Charlie is sought after stage director, with his actor ex-wife Nicole being equally responsible for his success.
With their son Henry to consider what starts off as an amicable split soon becomes anything but. Flashbacks interspersed into the movie shows us how things used to be. We witness the good alongside the bad. But the overriding message is that they both care for each other dearly.
When Nicole refuses to go down the mediation route we see the movie shift a gear. The atmosphere changes and soon enough it becomes all out war to destroy the other, with their son being the ultimate prize. There isn’t anything the stubborn ex’s won’t do to gain the upper hand.

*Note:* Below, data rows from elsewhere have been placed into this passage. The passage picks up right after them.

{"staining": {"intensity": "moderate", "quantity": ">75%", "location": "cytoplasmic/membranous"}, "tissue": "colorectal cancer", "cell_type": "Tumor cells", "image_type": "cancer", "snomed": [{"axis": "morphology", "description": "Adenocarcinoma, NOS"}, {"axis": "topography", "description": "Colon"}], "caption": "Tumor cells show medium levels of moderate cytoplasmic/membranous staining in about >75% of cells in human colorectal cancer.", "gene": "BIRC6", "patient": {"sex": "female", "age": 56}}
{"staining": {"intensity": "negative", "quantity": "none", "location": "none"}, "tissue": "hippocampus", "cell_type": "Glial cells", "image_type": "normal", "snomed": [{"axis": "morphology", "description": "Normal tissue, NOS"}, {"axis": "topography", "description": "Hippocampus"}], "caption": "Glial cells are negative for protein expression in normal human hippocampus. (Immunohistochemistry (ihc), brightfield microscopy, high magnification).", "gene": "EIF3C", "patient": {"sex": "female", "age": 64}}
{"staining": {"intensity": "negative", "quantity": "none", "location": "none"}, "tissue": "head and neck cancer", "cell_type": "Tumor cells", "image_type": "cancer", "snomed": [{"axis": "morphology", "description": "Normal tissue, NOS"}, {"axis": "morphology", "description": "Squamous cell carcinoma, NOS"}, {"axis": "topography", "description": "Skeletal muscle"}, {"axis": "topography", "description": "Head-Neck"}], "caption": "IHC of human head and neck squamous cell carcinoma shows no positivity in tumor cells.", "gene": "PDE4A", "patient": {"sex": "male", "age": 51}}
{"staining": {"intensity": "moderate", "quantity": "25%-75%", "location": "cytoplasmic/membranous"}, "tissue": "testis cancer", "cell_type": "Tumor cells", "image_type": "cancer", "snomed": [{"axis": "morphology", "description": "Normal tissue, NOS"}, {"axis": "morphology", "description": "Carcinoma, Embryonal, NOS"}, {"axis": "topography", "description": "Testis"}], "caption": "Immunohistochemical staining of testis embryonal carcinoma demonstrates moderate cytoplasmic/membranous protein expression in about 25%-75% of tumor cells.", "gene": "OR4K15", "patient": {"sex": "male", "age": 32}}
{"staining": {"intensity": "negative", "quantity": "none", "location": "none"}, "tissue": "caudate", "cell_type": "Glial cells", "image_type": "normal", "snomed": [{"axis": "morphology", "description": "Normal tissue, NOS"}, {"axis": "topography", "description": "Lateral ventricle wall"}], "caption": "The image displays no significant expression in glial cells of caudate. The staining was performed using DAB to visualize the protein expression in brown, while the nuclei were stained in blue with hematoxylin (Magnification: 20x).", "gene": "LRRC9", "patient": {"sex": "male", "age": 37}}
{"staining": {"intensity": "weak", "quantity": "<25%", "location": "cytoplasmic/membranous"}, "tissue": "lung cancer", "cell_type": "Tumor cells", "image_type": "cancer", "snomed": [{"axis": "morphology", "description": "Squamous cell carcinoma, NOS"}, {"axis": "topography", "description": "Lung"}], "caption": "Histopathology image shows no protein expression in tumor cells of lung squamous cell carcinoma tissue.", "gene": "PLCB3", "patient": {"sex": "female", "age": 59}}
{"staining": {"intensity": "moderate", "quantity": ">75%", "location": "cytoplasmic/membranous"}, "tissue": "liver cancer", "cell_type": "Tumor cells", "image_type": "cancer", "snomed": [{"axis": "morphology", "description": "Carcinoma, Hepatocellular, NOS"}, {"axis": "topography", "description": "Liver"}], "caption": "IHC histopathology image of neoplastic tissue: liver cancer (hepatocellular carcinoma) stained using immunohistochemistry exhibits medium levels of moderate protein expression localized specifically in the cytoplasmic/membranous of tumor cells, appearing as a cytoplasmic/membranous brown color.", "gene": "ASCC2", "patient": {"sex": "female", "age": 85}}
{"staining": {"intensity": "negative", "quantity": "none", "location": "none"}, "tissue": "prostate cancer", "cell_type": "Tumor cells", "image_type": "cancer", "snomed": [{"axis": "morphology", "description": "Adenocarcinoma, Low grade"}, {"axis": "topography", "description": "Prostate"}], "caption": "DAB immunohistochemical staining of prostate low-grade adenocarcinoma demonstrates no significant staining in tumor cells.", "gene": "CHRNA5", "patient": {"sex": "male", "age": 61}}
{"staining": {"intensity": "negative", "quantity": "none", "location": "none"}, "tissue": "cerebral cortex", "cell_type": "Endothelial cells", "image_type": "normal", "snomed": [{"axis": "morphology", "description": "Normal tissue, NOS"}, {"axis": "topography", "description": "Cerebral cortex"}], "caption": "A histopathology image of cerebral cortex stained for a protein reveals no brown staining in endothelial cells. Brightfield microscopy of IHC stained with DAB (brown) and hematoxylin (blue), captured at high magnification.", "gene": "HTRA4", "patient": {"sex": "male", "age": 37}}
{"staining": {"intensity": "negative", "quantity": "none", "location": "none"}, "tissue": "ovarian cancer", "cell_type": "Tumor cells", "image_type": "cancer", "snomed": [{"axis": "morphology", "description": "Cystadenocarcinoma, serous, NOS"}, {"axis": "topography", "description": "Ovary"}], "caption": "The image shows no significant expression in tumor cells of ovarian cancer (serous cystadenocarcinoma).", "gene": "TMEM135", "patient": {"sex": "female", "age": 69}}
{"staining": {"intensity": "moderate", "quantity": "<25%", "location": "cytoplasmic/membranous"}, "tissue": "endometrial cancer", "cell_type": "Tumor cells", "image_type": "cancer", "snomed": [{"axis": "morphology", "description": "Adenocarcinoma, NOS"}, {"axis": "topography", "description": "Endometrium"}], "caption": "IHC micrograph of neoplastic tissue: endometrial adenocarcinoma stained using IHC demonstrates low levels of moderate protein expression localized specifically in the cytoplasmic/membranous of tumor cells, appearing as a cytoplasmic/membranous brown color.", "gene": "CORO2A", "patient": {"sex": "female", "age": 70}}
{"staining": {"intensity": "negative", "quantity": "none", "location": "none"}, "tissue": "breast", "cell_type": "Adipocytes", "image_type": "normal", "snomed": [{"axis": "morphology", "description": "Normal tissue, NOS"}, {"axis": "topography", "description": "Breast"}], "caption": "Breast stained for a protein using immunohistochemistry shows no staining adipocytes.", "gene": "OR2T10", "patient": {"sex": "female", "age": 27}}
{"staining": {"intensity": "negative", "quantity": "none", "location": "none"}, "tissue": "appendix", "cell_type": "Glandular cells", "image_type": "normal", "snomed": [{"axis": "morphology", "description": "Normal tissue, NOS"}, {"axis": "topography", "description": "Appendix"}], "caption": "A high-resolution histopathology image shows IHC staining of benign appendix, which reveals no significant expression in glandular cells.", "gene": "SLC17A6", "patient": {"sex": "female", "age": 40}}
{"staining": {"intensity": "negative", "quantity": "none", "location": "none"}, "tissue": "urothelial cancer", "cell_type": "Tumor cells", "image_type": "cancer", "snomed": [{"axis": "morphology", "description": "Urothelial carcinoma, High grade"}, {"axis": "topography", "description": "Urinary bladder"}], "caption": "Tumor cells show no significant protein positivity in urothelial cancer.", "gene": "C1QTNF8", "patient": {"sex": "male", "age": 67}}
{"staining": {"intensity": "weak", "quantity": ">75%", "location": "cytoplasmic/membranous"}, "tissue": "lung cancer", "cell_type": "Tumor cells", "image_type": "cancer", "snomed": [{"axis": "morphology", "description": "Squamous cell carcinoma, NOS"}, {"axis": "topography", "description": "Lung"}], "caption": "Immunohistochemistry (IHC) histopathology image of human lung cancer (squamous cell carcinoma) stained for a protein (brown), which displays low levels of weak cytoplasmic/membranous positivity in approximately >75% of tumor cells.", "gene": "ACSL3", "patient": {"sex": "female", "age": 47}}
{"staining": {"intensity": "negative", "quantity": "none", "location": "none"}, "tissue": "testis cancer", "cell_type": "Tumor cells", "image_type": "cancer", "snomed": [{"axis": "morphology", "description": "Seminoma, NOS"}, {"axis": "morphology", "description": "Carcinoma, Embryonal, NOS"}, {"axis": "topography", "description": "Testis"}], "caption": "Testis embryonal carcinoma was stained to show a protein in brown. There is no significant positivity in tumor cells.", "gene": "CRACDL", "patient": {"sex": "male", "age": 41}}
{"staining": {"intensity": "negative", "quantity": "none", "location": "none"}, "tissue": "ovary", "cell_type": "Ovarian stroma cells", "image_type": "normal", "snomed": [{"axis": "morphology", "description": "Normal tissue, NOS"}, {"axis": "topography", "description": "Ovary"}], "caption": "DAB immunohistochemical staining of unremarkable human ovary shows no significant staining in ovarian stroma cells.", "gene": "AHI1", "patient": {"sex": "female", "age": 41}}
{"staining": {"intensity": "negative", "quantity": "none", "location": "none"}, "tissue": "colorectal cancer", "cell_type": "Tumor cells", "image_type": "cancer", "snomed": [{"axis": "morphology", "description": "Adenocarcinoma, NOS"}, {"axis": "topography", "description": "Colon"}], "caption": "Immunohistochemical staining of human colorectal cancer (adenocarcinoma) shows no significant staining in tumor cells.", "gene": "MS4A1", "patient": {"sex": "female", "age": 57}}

While the movie is bittersweet it does have real heart. The last scene had me in tears. It’s the story of a marriage breaking up but a family staying together.
My main issue with Marriage Story, and the reason for it not gaining more stars, is that you can’t believe that Nicole could go to the depths that she does.
Adam Driver plays his character so well that you’re convinced he’s a jerk, meanwhile Nicole’s character is confused. One minute she’s passive, then gung ho to succeed no matter the cost. The result is that when her really punchy moments come up, you’re left thinking it’s her lawyer, played by Laura Dern, that’s calling the shots, which isn’t the case.
Marriage Story has a whole lot of heart and offers a refreshingly honest look at the breakdown of a relationship. It sadly wanders off into the obscure for a while, before coming back home again.